▸ **TASK**
An exact copy of the listing below is required.

▸ **EXERCISE MATERIALS**
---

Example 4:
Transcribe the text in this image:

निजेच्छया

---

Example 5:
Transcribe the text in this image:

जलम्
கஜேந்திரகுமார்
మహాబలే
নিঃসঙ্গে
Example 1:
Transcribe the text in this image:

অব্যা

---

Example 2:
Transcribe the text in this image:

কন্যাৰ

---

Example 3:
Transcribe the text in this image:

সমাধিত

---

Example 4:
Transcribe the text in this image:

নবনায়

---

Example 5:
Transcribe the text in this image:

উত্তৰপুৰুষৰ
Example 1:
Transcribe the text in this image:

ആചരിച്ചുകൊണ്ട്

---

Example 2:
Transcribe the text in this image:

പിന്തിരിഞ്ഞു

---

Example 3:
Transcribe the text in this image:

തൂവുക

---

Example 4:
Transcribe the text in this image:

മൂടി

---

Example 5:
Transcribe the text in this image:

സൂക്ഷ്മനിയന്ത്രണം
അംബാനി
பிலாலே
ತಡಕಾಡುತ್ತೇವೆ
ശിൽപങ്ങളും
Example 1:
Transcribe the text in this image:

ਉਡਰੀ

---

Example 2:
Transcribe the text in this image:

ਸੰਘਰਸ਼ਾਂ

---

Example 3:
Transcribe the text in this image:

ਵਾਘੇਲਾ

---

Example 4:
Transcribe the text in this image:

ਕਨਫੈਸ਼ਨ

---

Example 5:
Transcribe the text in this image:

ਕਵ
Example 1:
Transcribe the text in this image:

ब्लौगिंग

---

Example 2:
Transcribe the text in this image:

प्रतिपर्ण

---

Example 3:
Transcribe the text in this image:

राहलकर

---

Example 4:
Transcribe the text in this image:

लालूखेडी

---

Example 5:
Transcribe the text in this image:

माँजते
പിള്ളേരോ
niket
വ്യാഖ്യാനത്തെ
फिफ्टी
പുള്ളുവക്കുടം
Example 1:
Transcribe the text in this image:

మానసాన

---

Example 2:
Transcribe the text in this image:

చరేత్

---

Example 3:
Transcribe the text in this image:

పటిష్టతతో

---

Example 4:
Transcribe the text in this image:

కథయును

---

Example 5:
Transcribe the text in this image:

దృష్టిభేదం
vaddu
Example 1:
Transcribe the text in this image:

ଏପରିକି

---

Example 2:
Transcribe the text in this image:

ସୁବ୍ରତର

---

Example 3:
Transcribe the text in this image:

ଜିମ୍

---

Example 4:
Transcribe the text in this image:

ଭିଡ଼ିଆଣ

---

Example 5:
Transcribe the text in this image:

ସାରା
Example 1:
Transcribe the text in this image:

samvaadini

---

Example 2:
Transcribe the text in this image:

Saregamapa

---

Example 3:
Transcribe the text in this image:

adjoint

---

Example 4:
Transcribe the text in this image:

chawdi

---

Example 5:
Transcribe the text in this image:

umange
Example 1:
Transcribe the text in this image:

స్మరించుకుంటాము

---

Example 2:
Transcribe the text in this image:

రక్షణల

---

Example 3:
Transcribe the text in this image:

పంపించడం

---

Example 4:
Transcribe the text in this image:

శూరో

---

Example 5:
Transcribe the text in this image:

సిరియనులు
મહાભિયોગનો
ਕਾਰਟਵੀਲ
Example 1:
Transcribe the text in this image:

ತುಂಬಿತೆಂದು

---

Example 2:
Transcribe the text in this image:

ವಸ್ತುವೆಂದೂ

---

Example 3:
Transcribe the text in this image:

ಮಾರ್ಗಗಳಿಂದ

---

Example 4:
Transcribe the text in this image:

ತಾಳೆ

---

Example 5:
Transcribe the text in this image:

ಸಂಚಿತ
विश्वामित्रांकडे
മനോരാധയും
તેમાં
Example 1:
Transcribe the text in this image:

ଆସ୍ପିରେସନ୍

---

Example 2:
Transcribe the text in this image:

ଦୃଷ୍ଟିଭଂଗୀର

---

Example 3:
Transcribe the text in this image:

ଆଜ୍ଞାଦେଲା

▸ **ANSWER SPACE**
---

Example 4:
Transcribe the text in this image:

निजेच्छया

---

Example 5:
Transcribe the text in this image:

जलम्
கஜேந்திரகுமார்
మహాబలే
নিঃসঙ্গে
Example 1:
Transcribe the text in this image:

অব্যা

---

Example 2:
Transcribe the text in this image:

কন্যাৰ

---

Example 3:
Transcribe the text in this image:

সমাধিত

---

Example 4:
Transcribe the text in this image:

নবনায়

---

Example 5:
Transcribe the text in this image:

উত্তৰপুৰুষৰ
Example 1:
Transcribe the text in this image:

ആചരിച്ചുകൊണ്ട്

---

Example 2:
Transcribe the text in this image:

പിന്തിരിഞ്ഞു

---

Example 3:
Transcribe the text in this image:

തൂവുക

---

Example 4:
Transcribe the text in this image:

മൂടി

---

Example 5:
Transcribe the text in this image:

സൂക്ഷ്മനിയന്ത്രണം
അംബാനി
பிலாலே
ತಡಕಾಡುತ್ತೇವೆ
ശിൽപങ്ങളും
Example 1:
Transcribe the text in this image:

ਉਡਰੀ

---

Example 2:
Transcribe the text in this image:

ਸੰਘਰਸ਼ਾਂ

---

Example 3:
Transcribe the text in this image:

ਵਾਘੇਲਾ

---

Example 4:
Transcribe the text in this image:

ਕਨਫੈਸ਼ਨ

---

Example 5:
Transcribe the text in this image:

ਕਵ
Example 1:
Transcribe the text in this image:

ब्लौगिंग

---

Example 2:
Transcribe the text in this image:

प्रतिपर्ण

---

Example 3:
Transcribe the text in this image:

राहलकर

---

Example 4:
Transcribe the text in this image:

लालूखेडी

---

Example 5:
Transcribe the text in this image:

माँजते
പിള്ളേരോ
niket
വ്യാഖ്യാനത്തെ
फिफ्टी
പുള്ളുവക്കുടം
Example 1:
Transcribe the text in this image:

మానసాన

---

Example 2:
Transcribe the text in this image:

చరేత్

---

Example 3:
Transcribe the text in this image:

పటిష్టతతో

---

Example 4:
Transcribe the text in this image:

కథయును

---

Example 5:
Transcribe the text in this image:

దృష్టిభేదం
vaddu
Example 1:
Transcribe the text in this image:

ଏପରିକି

---

Example 2:
Transcribe the text in this image:

ସୁବ୍ରତର

---

Example 3:
Transcribe the text in this image:

ଜିମ୍

---

Example 4:
Transcribe the text in this image:

ଭିଡ଼ିଆଣ

---

Example 5:
Transcribe the text in this image:

ସାରା
Example 1:
Transcribe the text in this image:

samvaadini

---

Example 2:
Transcribe the text in this image:

Saregamapa

---

Example 3:
Transcribe the text in this image:

adjoint

---

Example 4:
Transcribe the text in this image:

chawdi

---

Example 5:
Transcribe the text in this image:

umange
Example 1:
Transcribe the text in this image:

స్మరించుకుంటాము

---

Example 2:
Transcribe the text in this image:

రక్షణల

---

Example 3:
Transcribe the text in this image:

పంపించడం

---

Example 4:
Transcribe the text in this image:

శూరో

---

Example 5:
Transcribe the text in this image:

సిరియనులు
મહાભિયોગનો
ਕਾਰਟਵੀਲ
Example 1:
Transcribe the text in this image:

ತುಂಬಿತೆಂದು

---

Example 2:
Transcribe the text in this image:

ವಸ್ತುವೆಂದೂ

---

Example 3:
Transcribe the text in this image:

ಮಾರ್ಗಗಳಿಂದ

---

Example 4:
Transcribe the text in this image:

ತಾಳೆ

---

Example 5:
Transcribe the text in this image:

ಸಂಚಿತ
विश्वामित्रांकडे
മനോരാധയും
તેમાં
Example 1:
Transcribe the text in this image:

ଆସ୍ପିରେସନ୍

---

Example 2:
Transcribe the text in this image:

ଦୃଷ୍ଟିଭଂଗୀର

---

Example 3:
Transcribe the text in this image:

ଆଜ୍ଞାଦେଲା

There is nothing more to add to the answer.